Yes, we may say that monogamy is ideal, so long as we don’t proudly imply that open marriages among our sincere Christian brothers and sisters are therefore inferior.  Nor may we imagine that a man’s sexual desire for his wife is somehow more wholesome than a desire for some random other woman.  That would be to encourage the sin of pride in those who happen to be attracted to their spouses, an inclination that is not in itself praiseworthy.

Acceptance of adultery means compassion toward everyone:  the cheater, the mistress,…, um, yeah, everyone.

12 thoughts on “A plea for mercy

  1. The question that is posed in response is: is it not perhaps an exploitation of the person who is suffering and asking for help if we make him a sign and a warning for others?

    Amen. Once you accept a formulation like Kant’s second categorical imperative, you become tempted to sloganize it as something like “It is wrong to treat others as a means rather than as an end.” Once you have sloganized it as such, you start to shorten the slogan to “It is wrong to treat others as a means.”

    That slogan is insane. How would I order lunch without sinning gravely? And it is easy to imagine it leading to the kind of thing Bonald is satirizing above. How could it fail to lead to that sort of thing?

    To make the refutation explicit, it is not treating the adulterer solely as a means if we make him a sign and warning. Because he himself may see the sign and heed the warning or because he himself may benefit from living in a community populated by people who have seen the sign and heeded the warning.

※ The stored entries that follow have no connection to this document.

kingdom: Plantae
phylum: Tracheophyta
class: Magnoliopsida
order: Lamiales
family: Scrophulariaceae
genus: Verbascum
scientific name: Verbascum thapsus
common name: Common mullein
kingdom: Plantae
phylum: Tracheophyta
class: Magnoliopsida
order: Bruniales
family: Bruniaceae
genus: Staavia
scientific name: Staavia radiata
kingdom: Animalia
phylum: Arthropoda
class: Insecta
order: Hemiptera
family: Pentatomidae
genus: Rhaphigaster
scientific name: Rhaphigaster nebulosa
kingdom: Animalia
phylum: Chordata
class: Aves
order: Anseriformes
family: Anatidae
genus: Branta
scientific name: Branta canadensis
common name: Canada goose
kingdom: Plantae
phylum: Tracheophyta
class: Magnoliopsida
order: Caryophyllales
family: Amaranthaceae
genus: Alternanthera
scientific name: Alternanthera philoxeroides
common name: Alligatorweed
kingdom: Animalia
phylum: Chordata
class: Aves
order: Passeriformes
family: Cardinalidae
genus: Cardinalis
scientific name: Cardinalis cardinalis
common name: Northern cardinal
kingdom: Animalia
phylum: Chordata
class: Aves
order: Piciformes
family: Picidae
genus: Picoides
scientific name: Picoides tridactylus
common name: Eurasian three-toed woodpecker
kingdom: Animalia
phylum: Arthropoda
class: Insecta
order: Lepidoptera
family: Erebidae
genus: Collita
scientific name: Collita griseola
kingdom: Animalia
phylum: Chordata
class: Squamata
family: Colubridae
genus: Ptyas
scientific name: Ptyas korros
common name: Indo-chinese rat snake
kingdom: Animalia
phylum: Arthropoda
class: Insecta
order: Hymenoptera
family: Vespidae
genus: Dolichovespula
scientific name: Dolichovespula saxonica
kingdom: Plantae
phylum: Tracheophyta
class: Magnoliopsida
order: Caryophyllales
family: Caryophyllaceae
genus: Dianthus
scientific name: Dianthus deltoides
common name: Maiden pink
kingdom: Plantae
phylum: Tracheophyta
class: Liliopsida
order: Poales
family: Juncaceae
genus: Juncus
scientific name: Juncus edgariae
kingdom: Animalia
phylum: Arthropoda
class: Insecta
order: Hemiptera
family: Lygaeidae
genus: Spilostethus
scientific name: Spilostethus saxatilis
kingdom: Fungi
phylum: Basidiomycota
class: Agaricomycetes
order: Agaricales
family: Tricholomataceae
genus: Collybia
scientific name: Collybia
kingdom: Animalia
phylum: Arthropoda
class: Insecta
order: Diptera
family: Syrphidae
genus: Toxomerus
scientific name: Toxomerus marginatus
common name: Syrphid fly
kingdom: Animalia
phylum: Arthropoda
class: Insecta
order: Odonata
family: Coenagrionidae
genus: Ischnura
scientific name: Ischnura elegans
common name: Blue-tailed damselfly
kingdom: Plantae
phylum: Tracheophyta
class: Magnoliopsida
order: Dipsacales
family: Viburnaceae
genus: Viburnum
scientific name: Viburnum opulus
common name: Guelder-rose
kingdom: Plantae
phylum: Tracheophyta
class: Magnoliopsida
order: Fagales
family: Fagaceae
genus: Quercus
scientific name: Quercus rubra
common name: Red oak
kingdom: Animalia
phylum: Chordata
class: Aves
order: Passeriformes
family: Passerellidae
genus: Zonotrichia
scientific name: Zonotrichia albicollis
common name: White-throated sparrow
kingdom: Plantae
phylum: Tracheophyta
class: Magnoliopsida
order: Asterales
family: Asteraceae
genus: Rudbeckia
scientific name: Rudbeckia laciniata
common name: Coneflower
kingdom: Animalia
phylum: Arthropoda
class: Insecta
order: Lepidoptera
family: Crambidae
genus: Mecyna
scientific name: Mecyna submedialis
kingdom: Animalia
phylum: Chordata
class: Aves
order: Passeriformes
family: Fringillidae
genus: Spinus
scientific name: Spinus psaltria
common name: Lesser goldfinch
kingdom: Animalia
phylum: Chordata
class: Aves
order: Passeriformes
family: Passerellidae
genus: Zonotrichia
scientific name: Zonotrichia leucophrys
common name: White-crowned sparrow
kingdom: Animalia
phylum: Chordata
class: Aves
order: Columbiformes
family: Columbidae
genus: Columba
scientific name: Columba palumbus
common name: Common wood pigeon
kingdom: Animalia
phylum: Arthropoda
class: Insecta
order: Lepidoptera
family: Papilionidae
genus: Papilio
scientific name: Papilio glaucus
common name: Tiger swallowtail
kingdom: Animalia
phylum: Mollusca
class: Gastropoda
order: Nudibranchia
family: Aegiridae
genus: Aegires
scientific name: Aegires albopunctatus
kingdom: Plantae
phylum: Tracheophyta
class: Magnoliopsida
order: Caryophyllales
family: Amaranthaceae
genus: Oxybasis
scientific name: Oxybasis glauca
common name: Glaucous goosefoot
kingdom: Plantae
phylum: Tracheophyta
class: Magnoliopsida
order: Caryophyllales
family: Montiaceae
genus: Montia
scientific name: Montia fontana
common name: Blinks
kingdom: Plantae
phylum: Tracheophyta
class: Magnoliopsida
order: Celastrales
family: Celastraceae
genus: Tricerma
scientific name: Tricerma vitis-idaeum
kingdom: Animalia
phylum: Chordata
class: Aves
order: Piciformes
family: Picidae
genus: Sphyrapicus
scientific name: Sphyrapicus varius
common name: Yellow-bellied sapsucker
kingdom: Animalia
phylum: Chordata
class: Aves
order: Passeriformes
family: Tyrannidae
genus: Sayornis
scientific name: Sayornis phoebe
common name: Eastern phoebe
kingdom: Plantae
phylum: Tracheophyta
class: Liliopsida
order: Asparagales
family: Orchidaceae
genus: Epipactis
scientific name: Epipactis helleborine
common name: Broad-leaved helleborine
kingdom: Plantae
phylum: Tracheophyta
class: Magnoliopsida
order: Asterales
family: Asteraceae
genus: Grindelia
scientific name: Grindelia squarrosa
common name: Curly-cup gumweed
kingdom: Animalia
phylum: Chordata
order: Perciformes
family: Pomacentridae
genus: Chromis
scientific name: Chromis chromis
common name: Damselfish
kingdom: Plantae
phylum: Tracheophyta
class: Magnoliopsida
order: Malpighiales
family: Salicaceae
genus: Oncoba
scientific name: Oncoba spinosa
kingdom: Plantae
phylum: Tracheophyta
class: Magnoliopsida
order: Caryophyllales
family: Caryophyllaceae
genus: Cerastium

    • Indeed we’re already there. For those who haven’t read all the links in my “plea”, the text Dr. Bill is pointing to is a direct quote from Cardinal Kasper.

      • It should also be pointed out that one is not treating a person as a mere means if one punishes him because it’s what he actually deserves, regardless of whether it does him any good.

  2. What are the limits of “pastoral mercy”? When will we start pastorally accommodating, say, prostitutes? Sex-slave traffickers? Psychotic white-collar hedge fund criminals?

  3. What you’re getting at is that there can be no mercy unless there is first justice, unless there is first judgment and condemnation. And, in fact, there can be no mercy unless the guilty acknowledges his guilt and that the condemnation is just, that it is deserved.

    Any “mercy” that tries to skip the justice and the acknowledgment of “just deserts” is just an intentional increase of injustice.